» **SOURCE INFORMATION**

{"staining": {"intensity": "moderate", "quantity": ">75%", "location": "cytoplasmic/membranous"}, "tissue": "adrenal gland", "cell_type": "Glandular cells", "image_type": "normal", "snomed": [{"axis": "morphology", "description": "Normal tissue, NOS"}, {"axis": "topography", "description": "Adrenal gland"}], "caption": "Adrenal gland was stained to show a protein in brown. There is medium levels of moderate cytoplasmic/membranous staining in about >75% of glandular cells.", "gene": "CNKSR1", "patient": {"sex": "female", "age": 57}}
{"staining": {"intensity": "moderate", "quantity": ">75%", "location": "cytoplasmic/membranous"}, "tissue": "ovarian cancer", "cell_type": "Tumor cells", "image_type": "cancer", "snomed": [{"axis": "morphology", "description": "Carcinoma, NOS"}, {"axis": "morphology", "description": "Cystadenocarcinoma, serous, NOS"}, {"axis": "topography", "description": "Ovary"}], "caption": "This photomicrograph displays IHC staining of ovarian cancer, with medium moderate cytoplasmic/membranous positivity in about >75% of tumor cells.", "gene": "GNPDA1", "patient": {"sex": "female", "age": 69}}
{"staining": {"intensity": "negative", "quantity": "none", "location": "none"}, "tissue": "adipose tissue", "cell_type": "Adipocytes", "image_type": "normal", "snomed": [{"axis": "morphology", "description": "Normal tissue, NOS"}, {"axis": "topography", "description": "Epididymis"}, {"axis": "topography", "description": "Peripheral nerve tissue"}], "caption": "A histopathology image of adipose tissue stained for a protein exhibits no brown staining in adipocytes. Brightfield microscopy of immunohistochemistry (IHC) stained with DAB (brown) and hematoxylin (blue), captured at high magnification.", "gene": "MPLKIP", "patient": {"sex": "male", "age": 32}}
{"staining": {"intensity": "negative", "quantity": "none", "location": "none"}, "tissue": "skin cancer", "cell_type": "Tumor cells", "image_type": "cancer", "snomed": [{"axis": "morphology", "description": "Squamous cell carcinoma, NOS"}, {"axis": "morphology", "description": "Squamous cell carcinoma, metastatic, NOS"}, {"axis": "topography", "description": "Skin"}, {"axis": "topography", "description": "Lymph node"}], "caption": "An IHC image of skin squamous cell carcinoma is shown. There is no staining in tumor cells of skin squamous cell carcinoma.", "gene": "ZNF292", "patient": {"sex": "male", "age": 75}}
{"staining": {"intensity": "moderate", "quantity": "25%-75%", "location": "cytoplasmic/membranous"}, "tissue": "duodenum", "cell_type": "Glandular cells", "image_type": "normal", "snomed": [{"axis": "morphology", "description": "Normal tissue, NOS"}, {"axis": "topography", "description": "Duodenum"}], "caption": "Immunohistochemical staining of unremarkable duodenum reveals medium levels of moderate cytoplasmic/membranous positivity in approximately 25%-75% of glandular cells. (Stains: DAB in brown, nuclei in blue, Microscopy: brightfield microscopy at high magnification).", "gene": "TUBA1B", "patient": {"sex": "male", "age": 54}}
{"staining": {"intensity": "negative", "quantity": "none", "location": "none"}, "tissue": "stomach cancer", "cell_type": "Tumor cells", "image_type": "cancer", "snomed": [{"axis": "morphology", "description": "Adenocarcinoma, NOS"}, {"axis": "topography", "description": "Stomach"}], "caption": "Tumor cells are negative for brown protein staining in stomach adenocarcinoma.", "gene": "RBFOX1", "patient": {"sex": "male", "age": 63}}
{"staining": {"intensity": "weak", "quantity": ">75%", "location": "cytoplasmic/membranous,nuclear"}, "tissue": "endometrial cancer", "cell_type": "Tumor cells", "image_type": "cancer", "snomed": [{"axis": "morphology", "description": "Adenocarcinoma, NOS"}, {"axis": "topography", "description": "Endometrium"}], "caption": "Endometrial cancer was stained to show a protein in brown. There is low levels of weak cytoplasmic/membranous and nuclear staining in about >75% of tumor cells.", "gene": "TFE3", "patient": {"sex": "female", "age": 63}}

» **EXERCISE PROMPT**
A complete, exact copy of the entries above is what is wanted.

» **YOUR RESPONSE**
{"staining": {"intensity": "moderate", "quantity": ">75%", "location": "cytoplasmic/membranous"}, "tissue": "adrenal gland", "cell_type": "Glandular cells", "image_type": "normal", "snomed": [{"axis": "morphology", "description": "Normal tissue, NOS"}, {"axis": "topography", "description": "Adrenal gland"}], "caption": "Adrenal gland was stained to show a protein in brown. There is medium levels of moderate cytoplasmic/membranous staining in about >75% of glandular cells.", "gene": "CNKSR1", "patient": {"sex": "female", "age": 57}}
{"staining": {"intensity": "moderate", "quantity": ">75%", "location": "cytoplasmic/membranous"}, "tissue": "ovarian cancer", "cell_type": "Tumor cells", "image_type": "cancer", "snomed": [{"axis": "morphology", "description": "Carcinoma, NOS"}, {"axis": "morphology", "description": "Cystadenocarcinoma, serous, NOS"}, {"axis": "topography", "description": "Ovary"}], "caption": "This photomicrograph displays IHC staining of ovarian cancer, with medium moderate cytoplasmic/membranous positivity in about >75% of tumor cells.", "gene": "GNPDA1", "patient": {"sex": "female", "age": 69}}
{"staining": {"intensity": "negative", "quantity": "none", "location": "none"}, "tissue": "adipose tissue", "cell_type": "Adipocytes", "image_type": "normal", "snomed": [{"axis": "morphology", "description": "Normal tissue, NOS"}, {"axis": "topography", "description": "Epididymis"}, {"axis": "topography", "description": "Peripheral nerve tissue"}], "caption": "A histopathology image of adipose tissue stained for a protein exhibits no brown staining in adipocytes. Brightfield microscopy of immunohistochemistry (IHC) stained with DAB (brown) and hematoxylin (blue), captured at high magnification.", "gene": "MPLKIP", "patient": {"sex": "male", "age": 32}}
{"staining": {"intensity": "negative", "quantity": "none", "location": "none"}, "tissue": "skin cancer", "cell_type": "Tumor cells", "image_type": "cancer", "snomed": [{"axis": "morphology", "description": "Squamous cell carcinoma, NOS"}, {"axis": "morphology", "description": "Squamous cell carcinoma, metastatic, NOS"}, {"axis": "topography", "description": "Skin"}, {"axis": "topography", "description": "Lymph node"}], "caption": "An IHC image of skin squamous cell carcinoma is shown. There is no staining in tumor cells of skin squamous cell carcinoma.", "gene": "ZNF292", "patient": {"sex": "male", "age": 75}}
{"staining": {"intensity": "moderate", "quantity": "25%-75%", "location": "cytoplasmic/membranous"}, "tissue": "duodenum", "cell_type": "Glandular cells", "image_type": "normal", "snomed": [{"axis": "morphology", "description": "Normal tissue, NOS"}, {"axis": "topography", "description": "Duodenum"}], "caption": "Immunohistochemical staining of unremarkable duodenum reveals medium levels of moderate cytoplasmic/membranous positivity in approximately 25%-75% of glandular cells. (Stains: DAB in brown, nuclei in blue, Microscopy: brightfield microscopy at high magnification).", "gene": "TUBA1B", "patient": {"sex": "male", "age": 54}}
{"staining": {"intensity": "negative", "quantity": "none", "location": "none"}, "tissue": "stomach cancer", "cell_type": "Tumor cells", "image_type": "cancer", "snomed": [{"axis": "morphology", "description": "Adenocarcinoma, NOS"}, {"axis": "topography", "description": "Stomach"}], "caption": "Tumor cells are negative for brown protein staining in stomach adenocarcinoma.", "gene": "RBFOX1", "patient": {"sex": "male", "age": 63}}
{"staining": {"intensity": "weak", "quantity": ">75%", "location": "cytoplasmic/membranous,nuclear"}, "tissue": "endometrial cancer", "cell_type": "Tumor cells", "image_type": "cancer", "snomed": [{"axis": "morphology", "description": "Adenocarcinoma, NOS"}, {"axis": "topography", "description": "Endometrium"}], "caption": "Endometrial cancer was stained to show a protein in brown. There is low levels of weak cytoplasmic/membranous and nuclear staining in about >75% of tumor cells.", "gene": "TFE3", "patient": {"sex": "female", "age": 63}}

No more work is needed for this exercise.